WHLH
- Jackson, Mississippi; United States;
- Broadcast area: Jackson, Mississippi
- Frequency: 95.5 MHz
- Branding: Hallelujah 95.5

Programming
- Format: Urban gospel
- Affiliations: WJTV

Ownership
- Owner: iHeartMedia, Inc.; (iHM Licenses, LLC);
- Sister stations: WJDX, WJDX-FM, WSTZ-FM, WMSI-FM, WSFZ

History
- First air date: November 19, 1973 (as WLIN)
- Former call signs: WLIN (1973–1989) WOHT (1989–1992) WKQB (1992–1993) WKTF (1993–1999) WDBT (1999–2004)
- Call sign meaning: W HalleLujaH

Technical information
- Licensing authority: FCC
- Facility ID: 59825
- Class: C
- ERP: 100,000 watts
- HAAT: 451 metres (1,480 ft)

Links
- Public license information: Public file; LMS;
- Webcast: Listen Live
- Website: hallelujah955.iheart.com

= WHLH =

Radio station in Jackson, Mississippi

WHLH (95.5 FM) is an urban gospel radio station in Jackson, Mississippi.
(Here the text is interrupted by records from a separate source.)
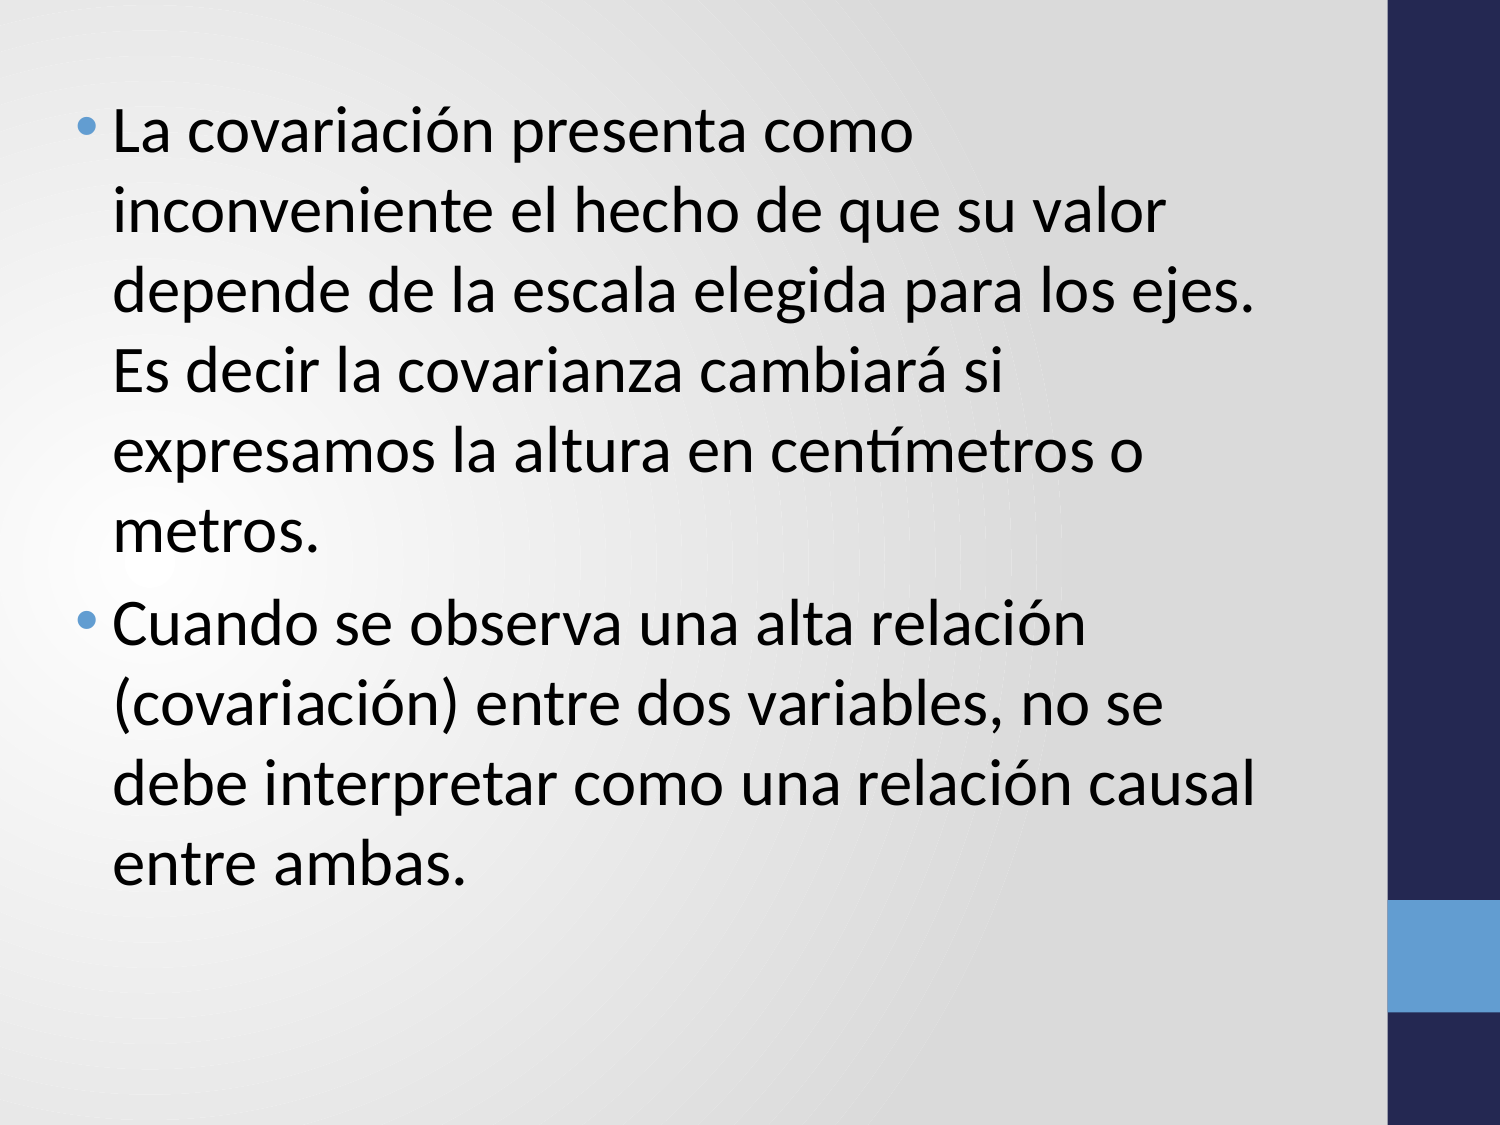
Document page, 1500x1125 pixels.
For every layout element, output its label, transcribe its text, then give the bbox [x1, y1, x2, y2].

list La covariación presenta como inconveniente el hecho de que su valor depende de la escala elegida para los ejes. Es decir la covarianza cambiará si expresamos la altura en centímetros o metros. Cuando se observa una alta relación (covariación) entre dos variables, no se debe interpretar como una relación causal entre ambas. [41, 78, 1327, 1071]
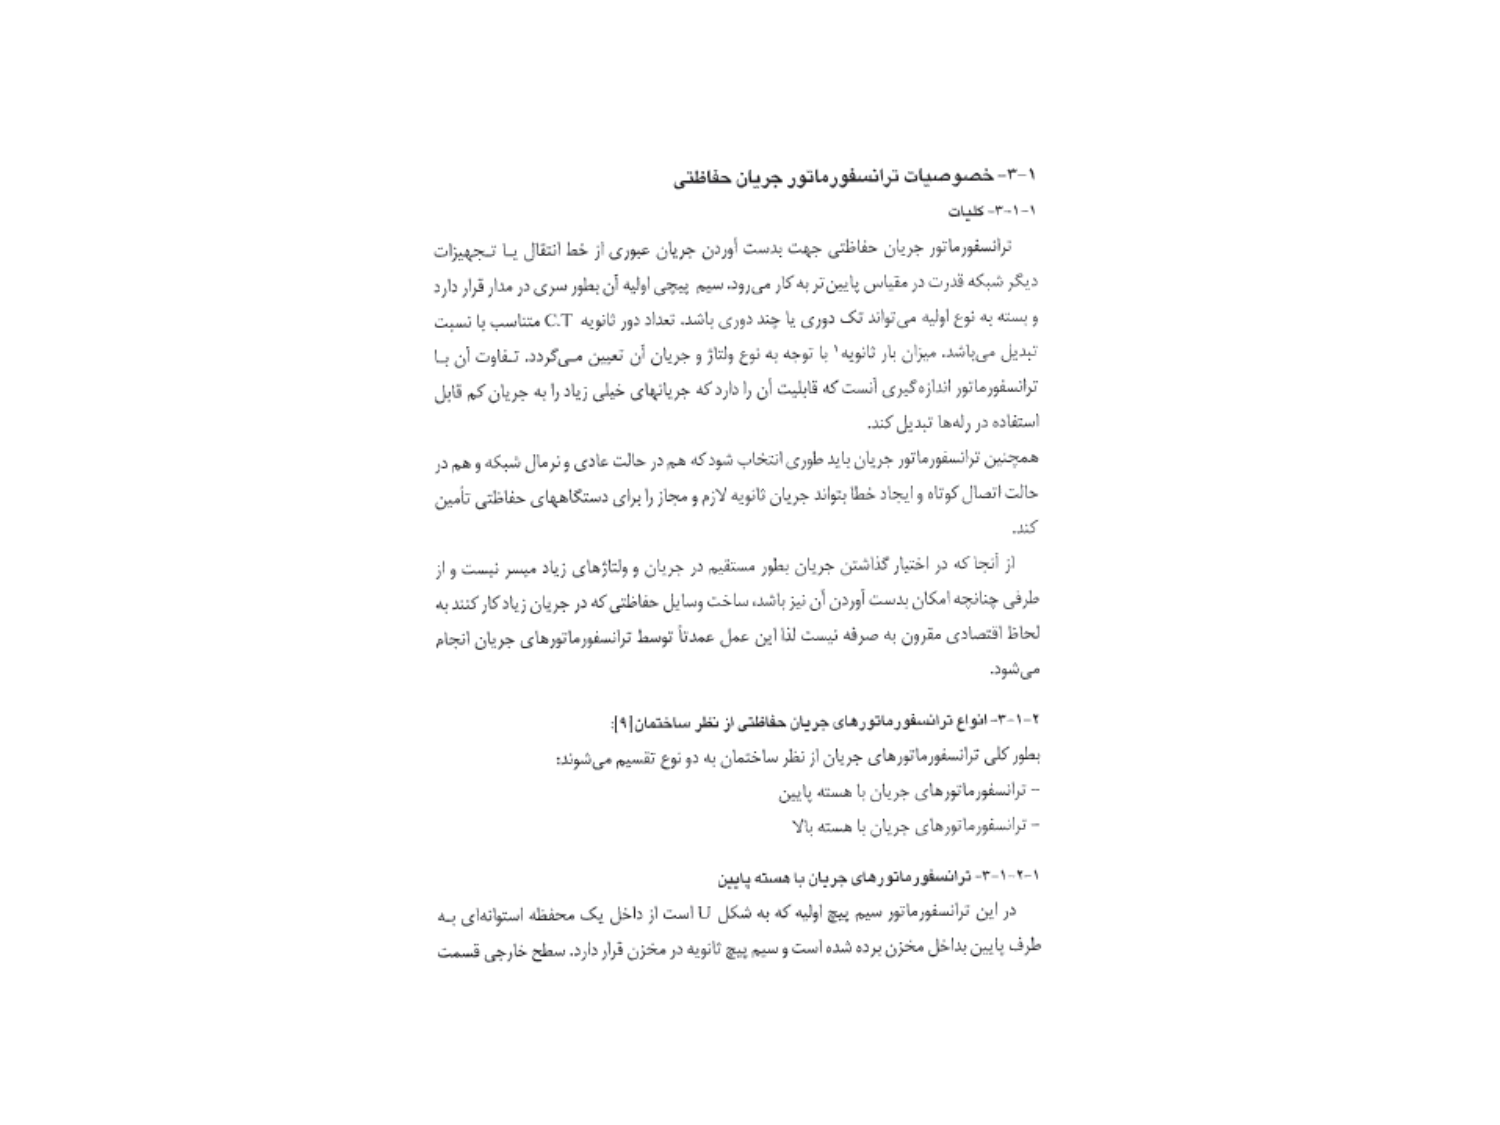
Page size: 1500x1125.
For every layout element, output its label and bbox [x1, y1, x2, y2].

picture [418, 159, 1082, 966]
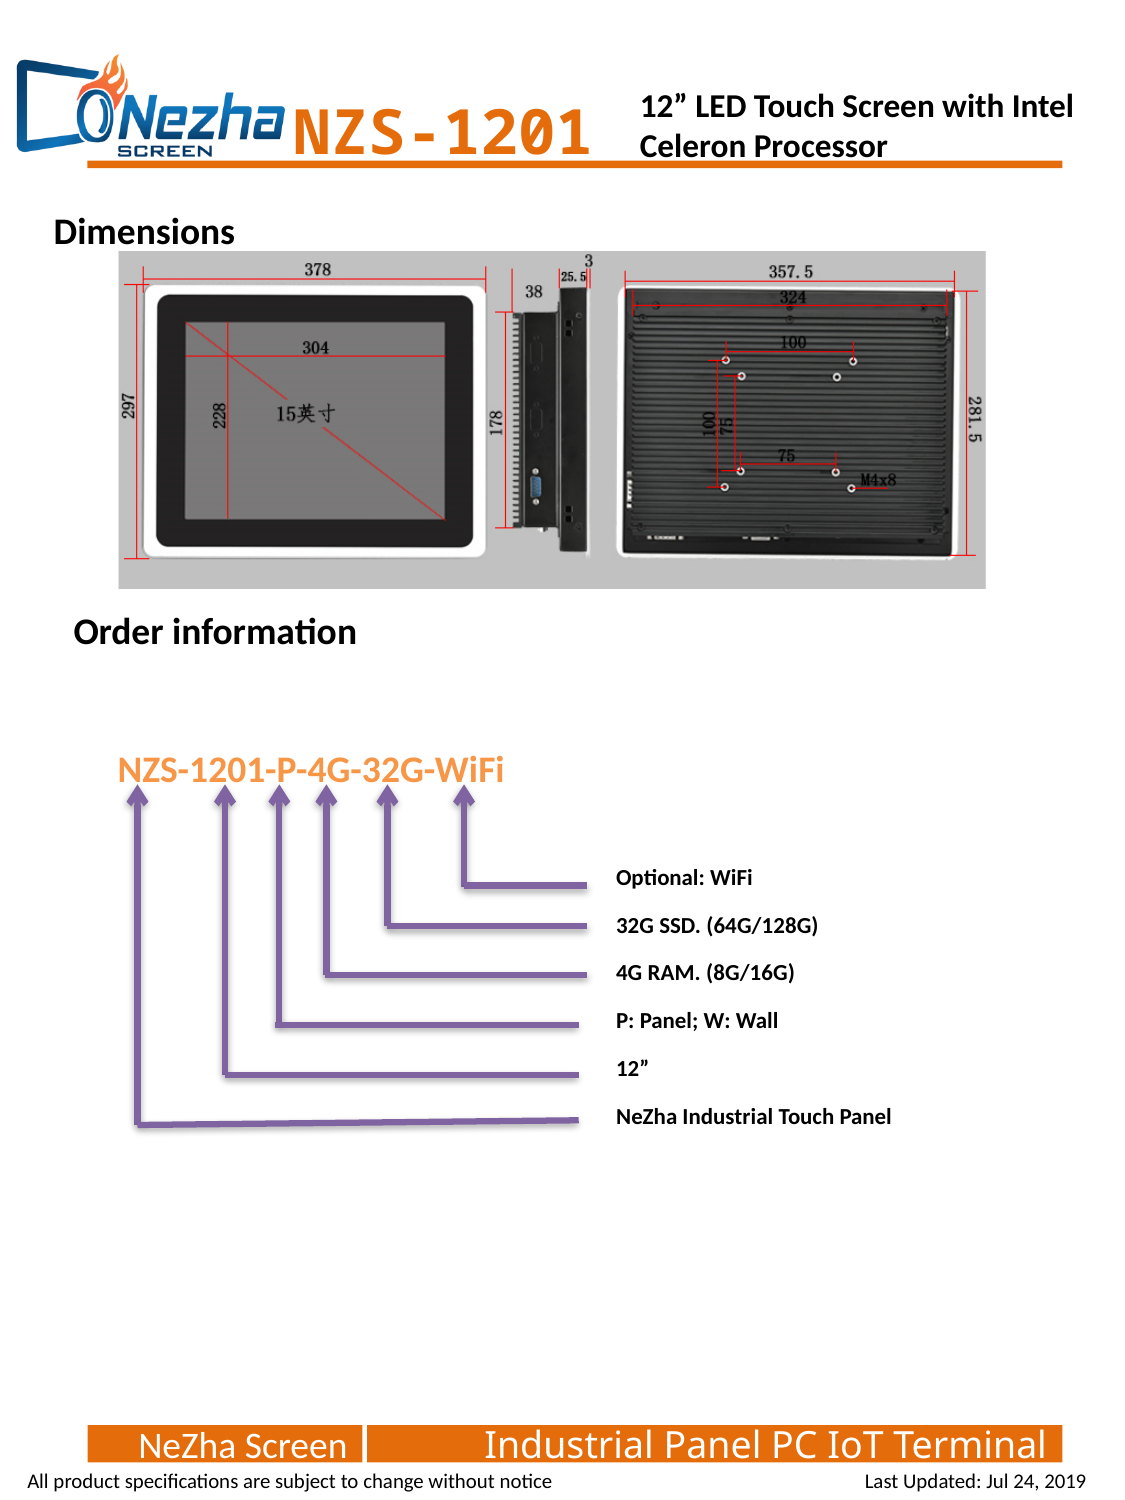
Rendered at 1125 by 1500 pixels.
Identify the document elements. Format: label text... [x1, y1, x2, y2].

text_box NeZha Industrial Touch Panel [599, 1092, 922, 1143]
text_box 4G RAM. (8G/16G) [599, 948, 866, 996]
text_box NZS-1201-P-4G-32G-WiFi [101, 735, 552, 786]
text_box Order information [57, 598, 426, 649]
text_box 32G SSD. (64G/128G) [599, 901, 866, 948]
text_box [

It is owned by iHeartMedia, Inc. (formerly Clear Channel Communications until September 2014) and branded "Hallelujah 95.5". The station used to be a CHR station known as WDBT "95.5 The Beat." Its studios are located in Northwest Jackson and the transmitter site is in Raymond. The station is also the only 100,000 watts gospel radio station in Mississippi.